Measurements were taken from the chassis with the seat in place to get an idea of the pedal position. The mock up shown below was then used to try and calculate the correct height for the pedals and the pivot. A wooden pedal was then made up and tried in the chassis with the seat in place to get the correct pedal position. A mounting bar was welded at the correct height and position for the pedals.
The correct ratio for the pedals also needed to be calculated. The maximum movement of the clutch was measured from the engine end. The same was done for the accelerator and brake. Then the amount of pedal travel on a standard car was measured. Therefore by calculating a ratio between the two the pedals should feel the same as a standard car. As it happened all ratios required were 2:1 which made the building of the pedals easier. Pivots for the pedals consisted of a metal bush and Allen key bolt. This pivot was attached to the mounting bar by using 1.5mm angle iron. The 3 pivots were tacked in place. The actual pedals were made out 4mm thick, 40mm wide steel strip. It was welded together in a Z shape. One end accommodates the pedal, the other the cable end. The pedals were put in place and tested for height and spacing. Legally pedals have to be at least 50mm apart between the pads. These pedals were positioned 70mm apart including room for pads. It was soon clear that the Angle iron brackets for the pedals were not strong enough because they flexed when pressure was applied to a pedal. These brackets were replaced with 4mm angle iron instead. This was much better and reduced lateral movement of the pedals.

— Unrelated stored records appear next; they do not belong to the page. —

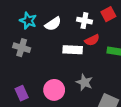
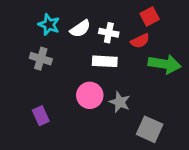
white cross: (84, 21) -> (109, 33), moved
red semicircle: (92, 40) -> (140, 41), moved
pink circle: (54, 90) -> (90, 95), moved

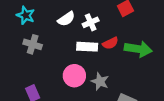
cyan star: (49, 25) -> (26, 15), moved
white cross: (109, 33) -> (91, 22), turned -35
red semicircle: (140, 41) -> (110, 43), moved

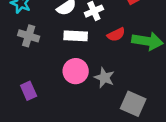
white rectangle: (87, 47) -> (76, 36), moved

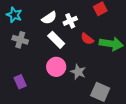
red semicircle: (116, 35) -> (87, 39), turned 64
white rectangle: (76, 36) -> (56, 40), turned 42

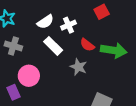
pink circle: (56, 67) -> (29, 76), moved
gray star: (78, 72) -> (78, 67), moved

One of the main problems with the pedals was actually finding a suitable way of clamping the cable to the pedal without it slipping. Nipples that clamped the cable were made and tried but slipped and frayed the cable under heavy load. This was deemed not suitable. To solve this problem the cable ends were silver soldered to the cable and longer cable adjusters added to take up any slack. Extra slots had to be added to the mounting brackets to make the cables removable.